Copy out the material in full, putting "region" wherever "state / province" appears and keeping everything else the same.

Raw records
.....
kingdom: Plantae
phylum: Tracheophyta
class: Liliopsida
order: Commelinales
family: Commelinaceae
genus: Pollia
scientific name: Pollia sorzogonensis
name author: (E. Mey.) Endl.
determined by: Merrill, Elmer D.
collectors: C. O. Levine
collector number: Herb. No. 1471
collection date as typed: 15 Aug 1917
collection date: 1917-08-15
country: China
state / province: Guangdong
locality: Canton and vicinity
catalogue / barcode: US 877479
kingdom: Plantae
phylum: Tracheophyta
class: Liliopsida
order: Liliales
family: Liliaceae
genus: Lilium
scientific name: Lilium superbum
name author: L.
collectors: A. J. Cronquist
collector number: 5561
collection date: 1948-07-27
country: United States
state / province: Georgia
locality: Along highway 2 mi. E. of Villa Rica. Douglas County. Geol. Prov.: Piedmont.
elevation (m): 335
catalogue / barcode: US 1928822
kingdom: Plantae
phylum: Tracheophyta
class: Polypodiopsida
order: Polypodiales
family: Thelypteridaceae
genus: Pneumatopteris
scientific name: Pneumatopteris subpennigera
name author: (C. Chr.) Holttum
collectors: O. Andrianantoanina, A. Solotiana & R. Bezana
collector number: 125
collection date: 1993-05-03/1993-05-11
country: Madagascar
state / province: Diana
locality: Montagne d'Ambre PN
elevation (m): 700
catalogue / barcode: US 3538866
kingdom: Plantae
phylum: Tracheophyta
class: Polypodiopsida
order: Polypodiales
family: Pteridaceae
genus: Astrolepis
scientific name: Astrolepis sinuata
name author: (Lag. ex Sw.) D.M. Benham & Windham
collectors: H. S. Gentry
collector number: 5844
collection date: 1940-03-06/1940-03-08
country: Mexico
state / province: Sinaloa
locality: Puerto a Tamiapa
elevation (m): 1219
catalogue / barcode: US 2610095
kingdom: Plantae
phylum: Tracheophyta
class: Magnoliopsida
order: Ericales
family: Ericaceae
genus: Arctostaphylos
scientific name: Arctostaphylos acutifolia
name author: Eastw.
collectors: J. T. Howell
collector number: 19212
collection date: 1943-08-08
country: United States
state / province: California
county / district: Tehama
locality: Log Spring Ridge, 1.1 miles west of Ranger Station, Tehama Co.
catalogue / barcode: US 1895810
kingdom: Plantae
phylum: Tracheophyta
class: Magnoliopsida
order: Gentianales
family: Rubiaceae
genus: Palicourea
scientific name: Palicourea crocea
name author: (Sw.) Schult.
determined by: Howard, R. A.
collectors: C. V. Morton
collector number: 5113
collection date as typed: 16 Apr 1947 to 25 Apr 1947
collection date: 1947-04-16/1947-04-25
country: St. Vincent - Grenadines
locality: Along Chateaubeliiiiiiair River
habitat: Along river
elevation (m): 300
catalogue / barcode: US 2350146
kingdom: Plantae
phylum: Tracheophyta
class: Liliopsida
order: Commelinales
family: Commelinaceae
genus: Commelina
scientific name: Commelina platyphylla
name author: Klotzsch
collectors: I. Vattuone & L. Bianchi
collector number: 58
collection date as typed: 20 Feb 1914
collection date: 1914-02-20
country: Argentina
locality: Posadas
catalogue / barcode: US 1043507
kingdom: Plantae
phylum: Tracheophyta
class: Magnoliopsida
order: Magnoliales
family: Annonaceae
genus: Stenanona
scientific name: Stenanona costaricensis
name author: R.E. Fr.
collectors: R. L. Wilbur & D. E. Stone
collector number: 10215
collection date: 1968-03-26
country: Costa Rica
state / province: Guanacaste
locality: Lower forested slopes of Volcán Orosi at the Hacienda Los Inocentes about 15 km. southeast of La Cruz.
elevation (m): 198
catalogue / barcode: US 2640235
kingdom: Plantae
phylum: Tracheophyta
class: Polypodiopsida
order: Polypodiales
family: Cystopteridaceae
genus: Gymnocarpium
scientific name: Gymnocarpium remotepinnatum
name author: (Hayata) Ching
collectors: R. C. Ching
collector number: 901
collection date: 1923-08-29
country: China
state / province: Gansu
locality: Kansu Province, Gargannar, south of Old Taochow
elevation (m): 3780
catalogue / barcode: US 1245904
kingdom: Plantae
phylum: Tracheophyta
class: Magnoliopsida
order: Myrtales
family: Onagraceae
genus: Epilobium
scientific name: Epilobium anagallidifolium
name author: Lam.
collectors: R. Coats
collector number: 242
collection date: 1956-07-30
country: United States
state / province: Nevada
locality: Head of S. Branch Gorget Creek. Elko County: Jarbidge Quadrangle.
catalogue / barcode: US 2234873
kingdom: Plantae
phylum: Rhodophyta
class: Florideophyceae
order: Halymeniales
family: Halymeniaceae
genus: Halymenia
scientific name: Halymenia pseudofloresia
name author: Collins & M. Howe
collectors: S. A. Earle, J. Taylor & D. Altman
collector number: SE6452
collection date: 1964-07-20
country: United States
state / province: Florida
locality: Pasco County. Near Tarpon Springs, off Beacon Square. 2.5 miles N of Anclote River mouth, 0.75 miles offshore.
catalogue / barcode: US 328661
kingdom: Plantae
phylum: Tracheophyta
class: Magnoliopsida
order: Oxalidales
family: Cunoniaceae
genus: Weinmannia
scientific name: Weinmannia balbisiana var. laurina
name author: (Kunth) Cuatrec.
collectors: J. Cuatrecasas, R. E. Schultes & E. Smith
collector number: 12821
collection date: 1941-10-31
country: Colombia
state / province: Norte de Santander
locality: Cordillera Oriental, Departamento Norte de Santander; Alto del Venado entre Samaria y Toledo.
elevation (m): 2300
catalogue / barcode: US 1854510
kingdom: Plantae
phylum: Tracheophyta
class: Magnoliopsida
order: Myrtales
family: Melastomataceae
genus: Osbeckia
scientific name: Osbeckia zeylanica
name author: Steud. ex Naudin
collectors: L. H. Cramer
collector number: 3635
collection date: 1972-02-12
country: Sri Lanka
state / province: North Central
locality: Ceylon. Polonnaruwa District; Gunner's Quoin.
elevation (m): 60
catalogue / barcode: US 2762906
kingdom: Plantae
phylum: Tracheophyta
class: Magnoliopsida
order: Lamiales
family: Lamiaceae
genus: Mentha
.....
| Answer in full |
kingdom: Plantae
phylum: Tracheophyta
class: Liliopsida
order: Commelinales
family: Commelinaceae
genus: Pollia
scientific name: Pollia sorzogonensis
name author: (E. Mey.) Endl.
determined by: Merrill, Elmer D.
collectors: C. O. Levine
collector number: Herb. No. 1471
collection date as typed: 15 Aug 1917
collection date: 1917-08-15
country: China
region: Guangdong
locality: Canton and vicinity
catalogue / barcode: US 877479
kingdom: Plantae
phylum: Tracheophyta
class: Liliopsida
order: Liliales
family: Liliaceae
genus: Lilium
scientific name: Lilium superbum
name author: L.
collectors: A. J. Cronquist
collector number: 5561
collection date: 1948-07-27
country: United States
region: Georgia
locality: Along highway 2 mi. E. of Villa Rica. Douglas County. Geol. Prov.: Piedmont.
elevation (m): 335
catalogue / barcode: US 1928822
kingdom: Plantae
phylum: Tracheophyta
class: Polypodiopsida
order: Polypodiales
family: Thelypteridaceae
genus: Pneumatopteris
scientific name: Pneumatopteris subpennigera
name author: (C. Chr.) Holttum
collectors: O. Andrianantoanina, A. Solotiana & R. Bezana
collector number: 125
collection date: 1993-05-03/1993-05-11
country: Madagascar
region: Diana
locality: Montagne d'Ambre PN
elevation (m): 700
catalogue / barcode: US 3538866
kingdom: Plantae
phylum: Tracheophyta
class: Polypodiopsida
order: Polypodiales
family: Pteridaceae
genus: Astrolepis
scientific name: Astrolepis sinuata
name author: (Lag. ex Sw.) D.M. Benham & Windham
collectors: H. S. Gentry
collector number: 5844
collection date: 1940-03-06/1940-03-08
country: Mexico
region: Sinaloa
locality: Puerto a Tamiapa
elevation (m): 1219
catalogue / barcode: US 2610095
kingdom: Plantae
phylum: Tracheophyta
class: Magnoliopsida
order: Ericales
family: Ericaceae
genus: Arctostaphylos
scientific name: Arctostaphylos acutifolia
name author: Eastw.
collectors: J. T. Howell
collector number: 19212
collection date: 1943-08-08
country: United States
region: California
county / district: Tehama
locality: Log Spring Ridge, 1.1 miles west of Ranger Station, Tehama Co.
catalogue / barcode: US 1895810
kingdom: Plantae
phylum: Tracheophyta
class: Magnoliopsida
order: Gentianales
family: Rubiaceae
genus: Palicourea
scientific name: Palicourea crocea
name author: (Sw.) Schult.
determined by: Howard, R. A.
collectors: C. V. Morton
collector number: 5113
collection date as typed: 16 Apr 1947 to 25 Apr 1947
collection date: 1947-04-16/1947-04-25
country: St. Vincent - Grenadines
locality: Along Chateaubeliiiiiiair River
habitat: Along river
elevation (m): 300
catalogue / barcode: US 2350146
kingdom: Plantae
phylum: Tracheophyta
class: Liliopsida
order: Commelinales
family: Commelinaceae
genus: Commelina
scientific name: Commelina platyphylla
name author: Klotzsch
collectors: I. Vattuone & L. Bianchi
collector number: 58
collection date as typed: 20 Feb 1914
collection date: 1914-02-20
country: Argentina
locality: Posadas
catalogue / barcode: US 1043507
kingdom: Plantae
phylum: Tracheophyta
class: Magnoliopsida
order: Magnoliales
family: Annonaceae
genus: Stenanona
scientific name: Stenanona costaricensis
name author: R.E. Fr.
collectors: R. L. Wilbur & D. E. Stone
collector number: 10215
collection date: 1968-03-26
country: Costa Rica
region: Guanacaste
locality: Lower forested slopes of Volcán Orosi at the Hacienda Los Inocentes about 15 km. southeast of La Cruz.
elevation (m): 198
catalogue / barcode: US 2640235
kingdom: Plantae
phylum: Tracheophyta
class: Polypodiopsida
order: Polypodiales
family: Cystopteridaceae
genus: Gymnocarpium
scientific name: Gymnocarpium remotepinnatum
name author: (Hayata) Ching
collectors: R. C. Ching
collector number: 901
collection date: 1923-08-29
country: China
region: Gansu
locality: Kansu Province, Gargannar, south of Old Taochow
elevation (m): 3780
catalogue / barcode: US 1245904
kingdom: Plantae
phylum: Tracheophyta
class: Magnoliopsida
order: Myrtales
family: Onagraceae
genus: Epilobium
scientific name: Epilobium anagallidifolium
name author: Lam.
collectors: R. Coats
collector number: 242
collection date: 1956-07-30
country: United States
region: Nevada
locality: Head of S. Branch Gorget Creek. Elko County: Jarbidge Quadrangle.
catalogue / barcode: US 2234873
kingdom: Plantae
phylum: Rhodophyta
class: Florideophyceae
order: Halymeniales
family: Halymeniaceae
genus: Halymenia
scientific name: Halymenia pseudofloresia
name author: Collins & M. Howe
collectors: S. A. Earle, J. Taylor & D. Altman
collector number: SE6452
collection date: 1964-07-20
country: United States
region: Florida
locality: Pasco County. Near Tarpon Springs, off Beacon Square. 2.5 miles N of Anclote River mouth, 0.75 miles offshore.
catalogue / barcode: US 328661
kingdom: Plantae
phylum: Tracheophyta
class: Magnoliopsida
order: Oxalidales
family: Cunoniaceae
genus: Weinmannia
scientific name: Weinmannia balbisiana var. laurina
name author: (Kunth) Cuatrec.
collectors: J. Cuatrecasas, R. E. Schultes & E. Smith
collector number: 12821
collection date: 1941-10-31
country: Colombia
region: Norte de Santander
locality: Cordillera Oriental, Departamento Norte de Santander; Alto del Venado entre Samaria y Toledo.
elevation (m): 2300
catalogue / barcode: US 1854510
kingdom: Plantae
phylum: Tracheophyta
class: Magnoliopsida
order: Myrtales
family: Melastomataceae
genus: Osbeckia
scientific name: Osbeckia zeylanica
name author: Steud. ex Naudin
collectors: L. H. Cramer
collector number: 3635
collection date: 1972-02-12
country: Sri Lanka
region: North Central
locality: Ceylon. Polonnaruwa District; Gunner's Quoin.
elevation (m): 60
catalogue / barcode: US 2762906
kingdom: Plantae
phylum: Tracheophyta
class: Magnoliopsida
order: Lamiales
family: Lamiaceae
genus: Mentha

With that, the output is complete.